O yok bu yok derken hiçbir şey yoktu adamın İslam ve Kur’an’ın da ve buna hakikat deyip herkesi imansızlıkla suçluyordu…
Ters yola girmiş Temel gibi, herkesi ters yolda olmakla suçluyordu…Neyse ki misafirliğimizi bilerek ve nezaketimizi son ana kadar koruyarak sabırla durduğumuz bu ortamdan arkadaşımla müsaade isteyip çıkarak geri dönüş yoluna revan olduk…
84 yaşındaki bir emeklinin histerik çabalarına ve arzularına harcanmış bir Cuma gecemiz umarım Allah indinde heba olmamıştır…
Not: Histerik olma hali dikkat ve ilgi çekme bağımlılığının davranışlara yansıması halidir. İlgi ve sevgi eksikliğinin tezahürüdür. Nevrotik bozukluklar çeşidinden ve yaygın bir akıl hastalığıdır. Telkin ve terapi ile iyileşme ihtimali vardır. Geciktirildiğinde ise doktor ve ilaç kontrolü gerektiren psikotik bir hastalığa dönüşür.[2]
Sanırsam bizim yaşlı ve emekli mürşidin tedavi ya da kapatılma zamanı gelmiş de… Geçmiş olabilir mi karar veremedim…Yine de geçmiş olsun…
Bu arada tekfir tavrı ve herkesin yanıldığı fikri, histerik davranışın yani ilgi çekmenin, sevgi ve saygı görmenin bir yolu olarak histerik kişiler için vazgeçilmez bir imkan ve konfor alanı sağlamaktadır. Bunu bir kez daha anladım.

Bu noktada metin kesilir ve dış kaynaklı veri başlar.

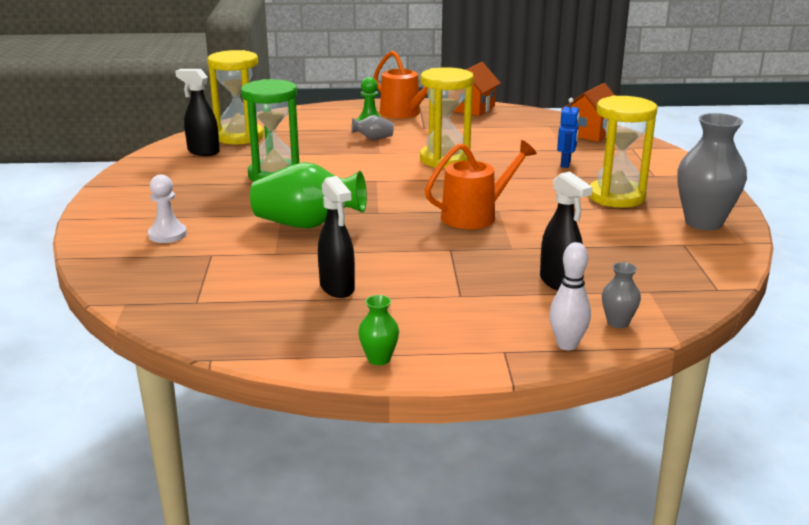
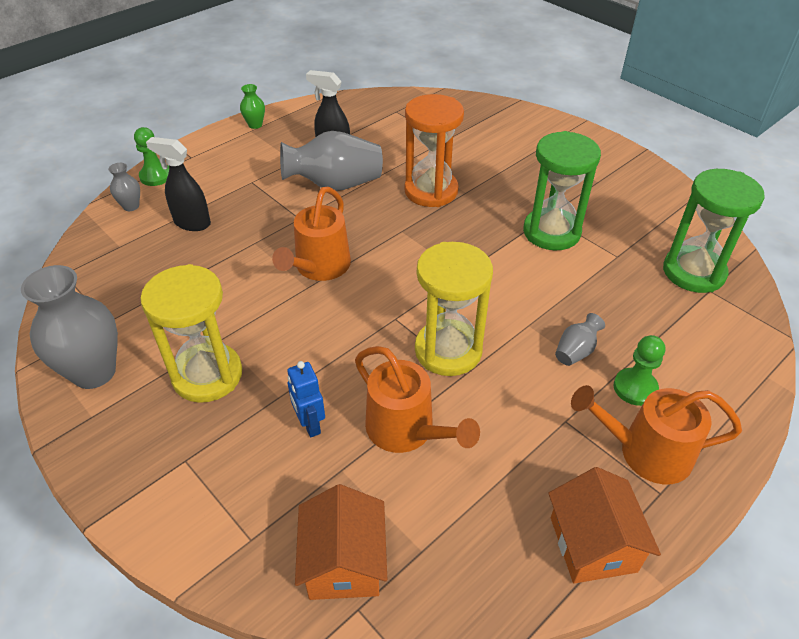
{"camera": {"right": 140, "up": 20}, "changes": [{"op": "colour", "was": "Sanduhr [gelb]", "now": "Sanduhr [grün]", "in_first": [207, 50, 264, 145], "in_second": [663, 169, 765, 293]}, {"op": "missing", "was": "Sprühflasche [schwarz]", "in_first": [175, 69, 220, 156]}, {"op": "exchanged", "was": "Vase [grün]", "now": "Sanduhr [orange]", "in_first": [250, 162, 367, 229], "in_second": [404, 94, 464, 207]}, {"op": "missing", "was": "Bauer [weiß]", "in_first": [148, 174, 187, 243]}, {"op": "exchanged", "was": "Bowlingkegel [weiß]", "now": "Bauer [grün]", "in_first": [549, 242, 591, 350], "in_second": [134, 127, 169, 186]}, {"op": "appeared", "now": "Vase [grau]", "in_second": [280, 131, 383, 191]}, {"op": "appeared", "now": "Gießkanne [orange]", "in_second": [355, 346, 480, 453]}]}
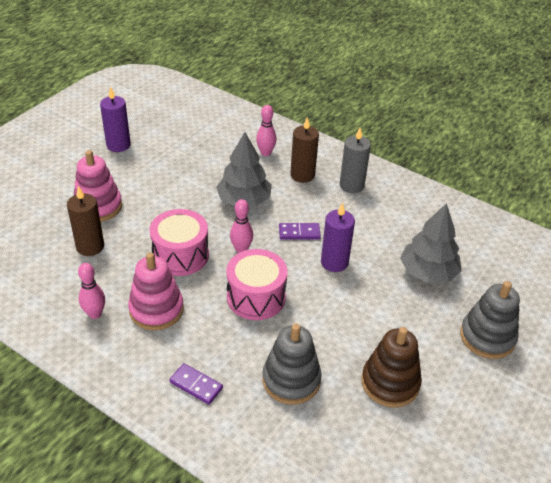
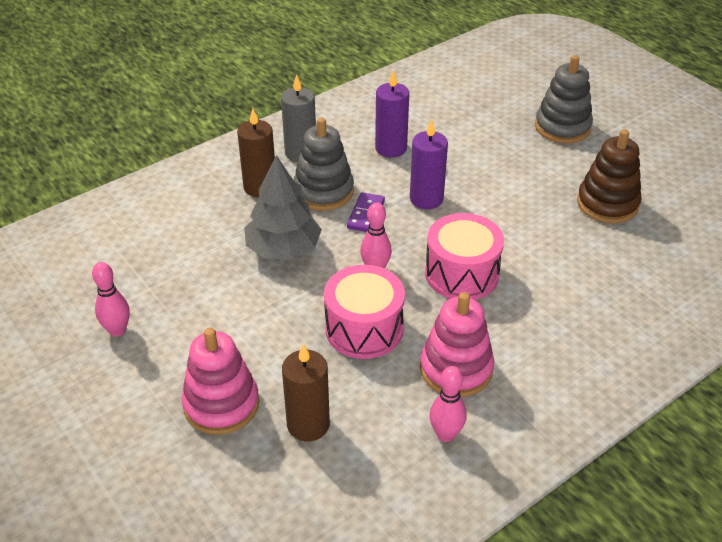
{"camera": {"right": -70, "up": 0}, "changes": [{"op": "relocated", "was": "Kerze [lila]", "in_first": [100, 86, 131, 152], "in_second": [375, 70, 409, 158]}, {"op": "relocated", "was": "Bowlingkegel [rosa]", "in_first": [256, 105, 277, 156], "in_second": [92, 262, 130, 337]}, {"op": "missing", "was": "Baum [grau]", "in_first": [400, 203, 462, 283]}, {"op": "relocated", "was": "Stapelspielzeug [grau]", "in_first": [262, 324, 322, 405], "in_second": [294, 117, 354, 211]}, {"op": "missing", "was": "Dominostein [lila]", "in_first": [169, 363, 223, 405]}]}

[1] Hoffer Eric, 1993, Kesin İnançlılar, Kitle Hareketlerinin Anatomisi, Çev. Erkıl Günur, Akran Yayıncılık , 5. Baskı, İstanbul
[2] “Histrionik kişilik bozukluğu olan, yani Histerikli kişilerde genellikle şu belirtiler görülür: İlgi çekip onay alma ihtiyacı hissederler, Konuşmalarında dram, aşırı duygusallık ve sürekli ağlama isteği vardır. Duyguları hızla değişir, manipülatiftirler. Kendi varlıklarını üstün görüp ön planda tutarlar. Sürekli olarak çekici göründüklerini düşünürler. Baştan çıkarıcı davranışlar sergilerler. Dış görünüşleriyle aşırı ilgilenirler. Kolayca kandırılabilir ve çevrelerinden etkilenirler. Yapmacık hareketler gösterirler. İlişkileri devam ettirmekte güçlük çekerler. Tatmin duygusuna sahip oldukları için çabuk sıkılırlar. Aceleci kararlar verirler.”